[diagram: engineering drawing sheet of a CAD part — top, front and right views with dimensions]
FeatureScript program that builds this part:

==

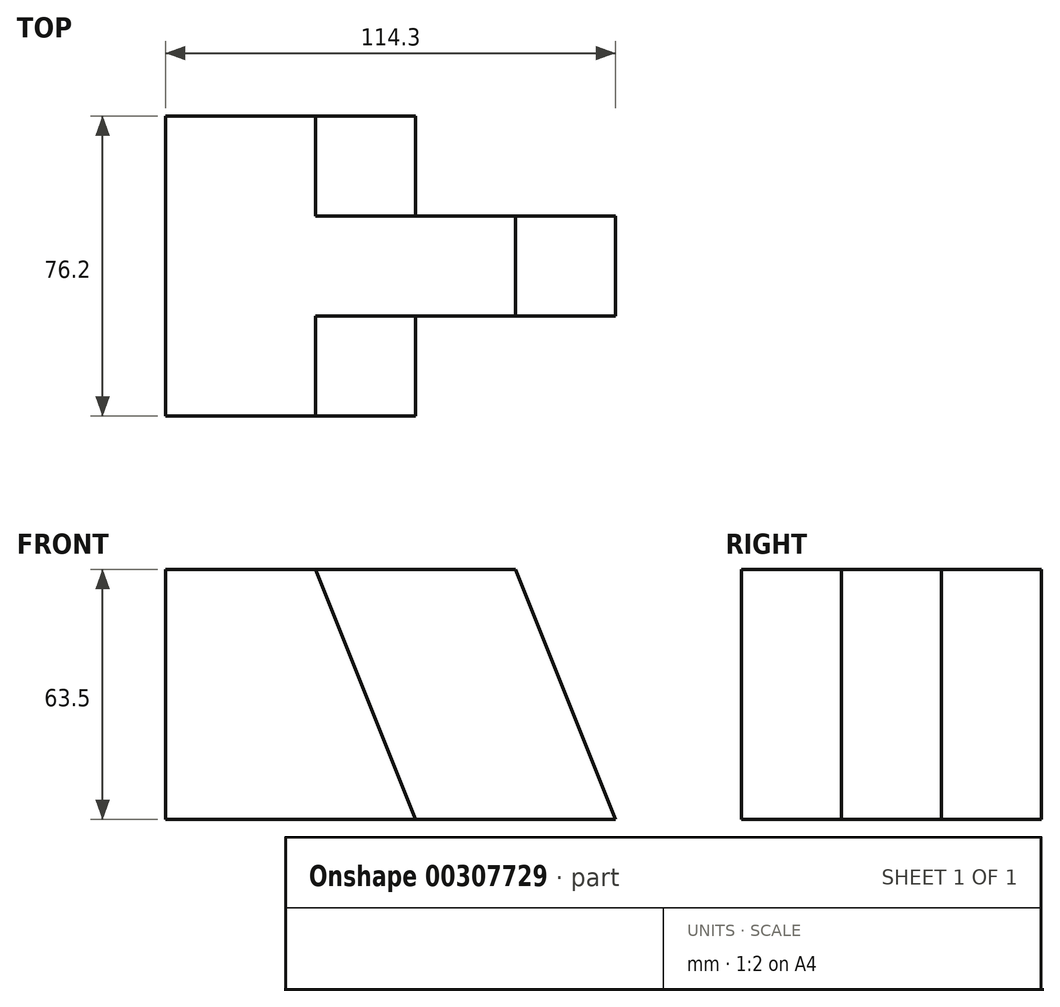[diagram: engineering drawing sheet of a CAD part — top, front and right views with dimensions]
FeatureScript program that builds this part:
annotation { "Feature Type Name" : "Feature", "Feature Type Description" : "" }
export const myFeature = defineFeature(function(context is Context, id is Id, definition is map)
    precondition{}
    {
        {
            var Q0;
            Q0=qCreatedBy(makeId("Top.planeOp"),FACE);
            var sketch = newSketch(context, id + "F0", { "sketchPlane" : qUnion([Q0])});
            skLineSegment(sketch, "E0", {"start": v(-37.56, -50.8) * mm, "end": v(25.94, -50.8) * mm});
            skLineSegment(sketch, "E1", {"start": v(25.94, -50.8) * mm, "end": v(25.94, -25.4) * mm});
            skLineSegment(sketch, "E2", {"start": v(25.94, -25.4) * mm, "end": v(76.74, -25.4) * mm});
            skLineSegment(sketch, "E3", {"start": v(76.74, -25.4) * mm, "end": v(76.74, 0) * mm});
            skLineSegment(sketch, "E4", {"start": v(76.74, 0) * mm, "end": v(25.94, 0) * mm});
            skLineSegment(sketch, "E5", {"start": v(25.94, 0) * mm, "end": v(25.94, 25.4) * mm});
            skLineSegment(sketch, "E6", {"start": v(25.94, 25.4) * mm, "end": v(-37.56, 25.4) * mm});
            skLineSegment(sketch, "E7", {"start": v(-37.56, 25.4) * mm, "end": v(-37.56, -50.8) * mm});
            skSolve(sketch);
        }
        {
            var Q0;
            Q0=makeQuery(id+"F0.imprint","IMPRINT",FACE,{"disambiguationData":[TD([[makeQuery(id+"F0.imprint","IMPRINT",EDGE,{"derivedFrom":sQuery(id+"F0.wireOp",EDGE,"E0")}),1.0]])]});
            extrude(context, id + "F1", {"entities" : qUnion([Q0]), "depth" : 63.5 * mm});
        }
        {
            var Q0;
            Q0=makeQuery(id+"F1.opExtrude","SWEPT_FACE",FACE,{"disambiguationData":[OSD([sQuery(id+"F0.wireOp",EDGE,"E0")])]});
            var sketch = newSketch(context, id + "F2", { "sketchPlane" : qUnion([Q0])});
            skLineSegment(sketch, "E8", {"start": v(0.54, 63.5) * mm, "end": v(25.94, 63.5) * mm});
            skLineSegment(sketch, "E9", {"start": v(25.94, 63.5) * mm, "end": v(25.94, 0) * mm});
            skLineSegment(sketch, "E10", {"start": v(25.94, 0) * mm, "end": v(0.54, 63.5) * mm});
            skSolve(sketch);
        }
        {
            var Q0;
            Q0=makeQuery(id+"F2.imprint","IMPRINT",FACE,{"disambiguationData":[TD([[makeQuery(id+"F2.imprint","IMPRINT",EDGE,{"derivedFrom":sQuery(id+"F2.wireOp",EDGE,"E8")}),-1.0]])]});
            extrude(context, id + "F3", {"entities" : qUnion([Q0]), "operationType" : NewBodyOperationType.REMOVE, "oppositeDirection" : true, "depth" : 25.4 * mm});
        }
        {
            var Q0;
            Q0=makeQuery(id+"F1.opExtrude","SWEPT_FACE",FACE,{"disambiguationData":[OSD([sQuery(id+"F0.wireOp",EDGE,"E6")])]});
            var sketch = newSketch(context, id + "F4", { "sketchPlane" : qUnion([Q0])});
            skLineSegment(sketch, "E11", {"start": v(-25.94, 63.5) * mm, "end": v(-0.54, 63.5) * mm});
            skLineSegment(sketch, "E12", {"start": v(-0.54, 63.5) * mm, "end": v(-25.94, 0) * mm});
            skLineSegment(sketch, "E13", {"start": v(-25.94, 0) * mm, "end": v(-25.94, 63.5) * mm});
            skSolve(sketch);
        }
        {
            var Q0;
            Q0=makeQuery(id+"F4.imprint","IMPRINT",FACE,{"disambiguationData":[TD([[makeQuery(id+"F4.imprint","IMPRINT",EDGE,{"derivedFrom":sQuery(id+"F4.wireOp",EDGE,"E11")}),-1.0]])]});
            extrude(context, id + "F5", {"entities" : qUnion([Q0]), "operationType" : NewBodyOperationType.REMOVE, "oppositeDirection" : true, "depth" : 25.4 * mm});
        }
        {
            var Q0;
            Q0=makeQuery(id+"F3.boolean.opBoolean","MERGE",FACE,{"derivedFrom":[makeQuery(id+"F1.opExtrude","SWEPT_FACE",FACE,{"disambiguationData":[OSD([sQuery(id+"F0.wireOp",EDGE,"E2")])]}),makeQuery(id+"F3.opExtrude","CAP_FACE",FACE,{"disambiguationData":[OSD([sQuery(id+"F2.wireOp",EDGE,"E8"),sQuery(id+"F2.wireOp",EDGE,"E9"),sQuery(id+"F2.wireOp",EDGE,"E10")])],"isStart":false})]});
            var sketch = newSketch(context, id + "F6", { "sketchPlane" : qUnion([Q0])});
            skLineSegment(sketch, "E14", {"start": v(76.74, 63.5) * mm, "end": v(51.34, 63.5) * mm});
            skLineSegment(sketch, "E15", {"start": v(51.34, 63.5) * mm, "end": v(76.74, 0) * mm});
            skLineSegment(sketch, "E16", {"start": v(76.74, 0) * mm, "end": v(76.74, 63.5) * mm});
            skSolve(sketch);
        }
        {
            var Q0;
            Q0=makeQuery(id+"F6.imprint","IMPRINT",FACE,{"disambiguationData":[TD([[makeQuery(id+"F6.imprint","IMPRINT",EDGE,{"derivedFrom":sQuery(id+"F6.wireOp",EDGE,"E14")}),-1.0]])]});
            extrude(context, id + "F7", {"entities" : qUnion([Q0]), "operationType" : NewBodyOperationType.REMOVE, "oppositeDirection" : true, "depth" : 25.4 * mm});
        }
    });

### WHAT THE TASK REQUIRES
Return each line of the listing above that contains the string "wireOp", treating uppercase and lowercase letters as distinct.

### WRITTEN RESPONSE
            Q0=makeQuery(id+"F0.imprint","IMPRINT",FACE,{"disambiguationData":[TD([[makeQuery(id+"F0.imprint","IMPRINT",EDGE,{"derivedFrom":sQuery(id+"F0.wireOp",EDGE,"E0")}),1.0]])]});
            Q0=makeQuery(id+"F1.opExtrude","SWEPT_FACE",FACE,{"disambiguationData":[OSD([sQuery(id+"F0.wireOp",EDGE,"E0")])]});
            Q0=makeQuery(id+"F2.imprint","IMPRINT",FACE,{"disambiguationData":[TD([[makeQuery(id+"F2.imprint","IMPRINT",EDGE,{"derivedFrom":sQuery(id+"F2.wireOp",EDGE,"E8")}),-1.0]])]});
            Q0=makeQuery(id+"F1.opExtrude","SWEPT_FACE",FACE,{"disambiguationData":[OSD([sQuery(id+"F0.wireOp",EDGE,"E6")])]});
            Q0=makeQuery(id+"F4.imprint","IMPRINT",FACE,{"disambiguationData":[TD([[makeQuery(id+"F4.imprint","IMPRINT",EDGE,{"derivedFrom":sQuery(id+"F4.wireOp",EDGE,"E11")}),-1.0]])]});
            Q0=makeQuery(id+"F3.boolean.opBoolean","MERGE",FACE,{"derivedFrom":[makeQuery(id+"F1.opExtrude","SWEPT_FACE",FACE,{"disambiguationData":[OSD([sQuery(id+"F0.wireOp",EDGE,"E2")])]}),makeQuery(id+"F3.opExtrude","CAP_FACE",FACE,{"disambiguationData":[OSD([sQuery(id+"F2.wireOp",EDGE,"E8"),sQuery(id+"F2.wireOp",EDGE,"E9"),sQuery(id+"F2.wireOp",EDGE,"E10")])],"isStart":false})]});
            Q0=makeQuery(id+"F6.imprint","IMPRINT",FACE,{"disambiguationData":[TD([[makeQuery(id+"F6.imprint","IMPRINT",EDGE,{"derivedFrom":sQuery(id+"F6.wireOp",EDGE,"E14")}),-1.0]])]});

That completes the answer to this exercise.